> [Directions] Write out the whole listing without a single alteration.

> [Listed entries]
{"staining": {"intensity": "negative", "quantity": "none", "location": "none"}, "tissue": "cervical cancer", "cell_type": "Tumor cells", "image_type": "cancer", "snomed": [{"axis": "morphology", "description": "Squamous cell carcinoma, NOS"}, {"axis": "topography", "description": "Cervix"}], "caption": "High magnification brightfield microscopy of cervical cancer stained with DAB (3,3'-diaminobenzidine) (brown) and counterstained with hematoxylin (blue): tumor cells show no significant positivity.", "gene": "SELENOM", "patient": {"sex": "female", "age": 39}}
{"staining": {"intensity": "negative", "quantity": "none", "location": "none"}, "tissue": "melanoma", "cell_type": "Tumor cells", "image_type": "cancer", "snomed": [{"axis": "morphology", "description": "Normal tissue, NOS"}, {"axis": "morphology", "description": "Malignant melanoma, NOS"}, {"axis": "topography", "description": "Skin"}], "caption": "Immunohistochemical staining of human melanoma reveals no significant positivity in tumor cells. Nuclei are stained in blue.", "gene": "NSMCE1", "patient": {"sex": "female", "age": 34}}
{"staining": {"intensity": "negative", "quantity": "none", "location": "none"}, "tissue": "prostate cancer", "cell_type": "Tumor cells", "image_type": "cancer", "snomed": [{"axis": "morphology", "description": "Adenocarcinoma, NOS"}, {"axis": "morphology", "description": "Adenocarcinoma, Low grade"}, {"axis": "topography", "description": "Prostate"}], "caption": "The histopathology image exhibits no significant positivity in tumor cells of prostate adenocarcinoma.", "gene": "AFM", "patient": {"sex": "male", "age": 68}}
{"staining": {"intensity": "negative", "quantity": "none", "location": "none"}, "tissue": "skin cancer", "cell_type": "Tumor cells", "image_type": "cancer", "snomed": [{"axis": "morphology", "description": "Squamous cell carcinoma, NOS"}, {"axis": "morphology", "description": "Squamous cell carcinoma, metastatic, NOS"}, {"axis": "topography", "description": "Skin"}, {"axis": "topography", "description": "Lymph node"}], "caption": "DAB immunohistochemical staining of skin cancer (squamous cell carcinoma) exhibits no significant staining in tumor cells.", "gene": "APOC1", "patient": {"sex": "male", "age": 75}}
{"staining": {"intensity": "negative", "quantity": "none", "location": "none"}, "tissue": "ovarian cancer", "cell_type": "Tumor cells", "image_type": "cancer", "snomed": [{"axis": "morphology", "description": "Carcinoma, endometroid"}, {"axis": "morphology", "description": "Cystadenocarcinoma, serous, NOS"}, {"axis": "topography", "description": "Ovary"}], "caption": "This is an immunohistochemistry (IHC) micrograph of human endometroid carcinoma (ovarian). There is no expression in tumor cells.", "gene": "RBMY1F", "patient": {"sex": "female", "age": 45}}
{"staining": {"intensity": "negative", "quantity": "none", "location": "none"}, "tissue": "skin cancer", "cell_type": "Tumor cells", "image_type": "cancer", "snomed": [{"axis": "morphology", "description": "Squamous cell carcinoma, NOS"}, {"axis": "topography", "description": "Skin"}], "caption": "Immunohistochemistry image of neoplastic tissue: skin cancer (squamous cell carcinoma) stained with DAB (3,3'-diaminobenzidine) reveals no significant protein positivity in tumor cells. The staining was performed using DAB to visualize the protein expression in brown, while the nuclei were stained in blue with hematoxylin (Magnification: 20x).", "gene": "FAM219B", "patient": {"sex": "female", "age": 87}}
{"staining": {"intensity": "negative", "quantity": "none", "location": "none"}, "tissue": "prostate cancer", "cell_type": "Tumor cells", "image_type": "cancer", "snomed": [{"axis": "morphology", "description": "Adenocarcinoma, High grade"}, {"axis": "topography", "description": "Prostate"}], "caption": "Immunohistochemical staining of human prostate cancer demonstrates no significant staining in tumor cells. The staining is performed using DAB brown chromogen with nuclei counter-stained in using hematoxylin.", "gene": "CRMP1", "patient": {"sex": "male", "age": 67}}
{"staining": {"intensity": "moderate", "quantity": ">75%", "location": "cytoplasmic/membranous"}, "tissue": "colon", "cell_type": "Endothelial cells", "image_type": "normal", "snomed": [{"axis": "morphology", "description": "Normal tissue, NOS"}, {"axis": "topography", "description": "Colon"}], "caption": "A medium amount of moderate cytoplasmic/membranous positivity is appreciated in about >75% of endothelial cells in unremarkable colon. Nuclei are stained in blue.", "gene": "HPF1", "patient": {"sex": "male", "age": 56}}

> [Finished exercise]
{"staining": {"intensity": "negative", "quantity": "none", "location": "none"}, "tissue": "cervical cancer", "cell_type": "Tumor cells", "image_type": "cancer", "snomed": [{"axis": "morphology", "description": "Squamous cell carcinoma, NOS"}, {"axis": "topography", "description": "Cervix"}], "caption": "High magnification brightfield microscopy of cervical cancer stained with DAB (3,3'-diaminobenzidine) (brown) and counterstained with hematoxylin (blue): tumor cells show no significant positivity.", "gene": "SELENOM", "patient": {"sex": "female", "age": 39}}
{"staining": {"intensity": "negative", "quantity": "none", "location": "none"}, "tissue": "melanoma", "cell_type": "Tumor cells", "image_type": "cancer", "snomed": [{"axis": "morphology", "description": "Normal tissue, NOS"}, {"axis": "morphology", "description": "Malignant melanoma, NOS"}, {"axis": "topography", "description": "Skin"}], "caption": "Immunohistochemical staining of human melanoma reveals no significant positivity in tumor cells. Nuclei are stained in blue.", "gene": "NSMCE1", "patient": {"sex": "female", "age": 34}}
{"staining": {"intensity": "negative", "quantity": "none", "location": "none"}, "tissue": "prostate cancer", "cell_type": "Tumor cells", "image_type": "cancer", "snomed": [{"axis": "morphology", "description": "Adenocarcinoma, NOS"}, {"axis": "morphology", "description": "Adenocarcinoma, Low grade"}, {"axis": "topography", "description": "Prostate"}], "caption": "The histopathology image exhibits no significant positivity in tumor cells of prostate adenocarcinoma.", "gene": "AFM", "patient": {"sex": "male", "age": 68}}
{"staining": {"intensity": "negative", "quantity": "none", "location": "none"}, "tissue": "skin cancer", "cell_type": "Tumor cells", "image_type": "cancer", "snomed": [{"axis": "morphology", "description": "Squamous cell carcinoma, NOS"}, {"axis": "morphology", "description": "Squamous cell carcinoma, metastatic, NOS"}, {"axis": "topography", "description": "Skin"}, {"axis": "topography", "description": "Lymph node"}], "caption": "DAB immunohistochemical staining of skin cancer (squamous cell carcinoma) exhibits no significant staining in tumor cells.", "gene": "APOC1", "patient": {"sex": "male", "age": 75}}
{"staining": {"intensity": "negative", "quantity": "none", "location": "none"}, "tissue": "ovarian cancer", "cell_type": "Tumor cells", "image_type": "cancer", "snomed": [{"axis": "morphology", "description": "Carcinoma, endometroid"}, {"axis": "morphology", "description": "Cystadenocarcinoma, serous, NOS"}, {"axis": "topography", "description": "Ovary"}], "caption": "This is an immunohistochemistry (IHC) micrograph of human endometroid carcinoma (ovarian). There is no expression in tumor cells.", "gene": "RBMY1F", "patient": {"sex": "female", "age": 45}}
{"staining": {"intensity": "negative", "quantity": "none", "location": "none"}, "tissue": "skin cancer", "cell_type": "Tumor cells", "image_type": "cancer", "snomed": [{"axis": "morphology", "description": "Squamous cell carcinoma, NOS"}, {"axis": "topography", "description": "Skin"}], "caption": "Immunohistochemistry image of neoplastic tissue: skin cancer (squamous cell carcinoma) stained with DAB (3,3'-diaminobenzidine) reveals no significant protein positivity in tumor cells. The staining was performed using DAB to visualize the protein expression in brown, while the nuclei were stained in blue with hematoxylin (Magnification: 20x).", "gene": "FAM219B", "patient": {"sex": "female", "age": 87}}
{"staining": {"intensity": "negative", "quantity": "none", "location": "none"}, "tissue": "prostate cancer", "cell_type": "Tumor cells", "image_type": "cancer", "snomed": [{"axis": "morphology", "description": "Adenocarcinoma, High grade"}, {"axis": "topography", "description": "Prostate"}], "caption": "Immunohistochemical staining of human prostate cancer demonstrates no significant staining in tumor cells. The staining is performed using DAB brown chromogen with nuclei counter-stained in using hematoxylin.", "gene": "CRMP1", "patient": {"sex": "male", "age": 67}}
{"staining": {"intensity": "moderate", "quantity": ">75%", "location": "cytoplasmic/membranous"}, "tissue": "colon", "cell_type": "Endothelial cells", "image_type": "normal", "snomed": [{"axis": "morphology", "description": "Normal tissue, NOS"}, {"axis": "topography", "description": "Colon"}], "caption": "A medium amount of moderate cytoplasmic/membranous positivity is appreciated in about >75% of endothelial cells in unremarkable colon. Nuclei are stained in blue.", "gene": "HPF1", "patient": {"sex": "male", "age": 56}}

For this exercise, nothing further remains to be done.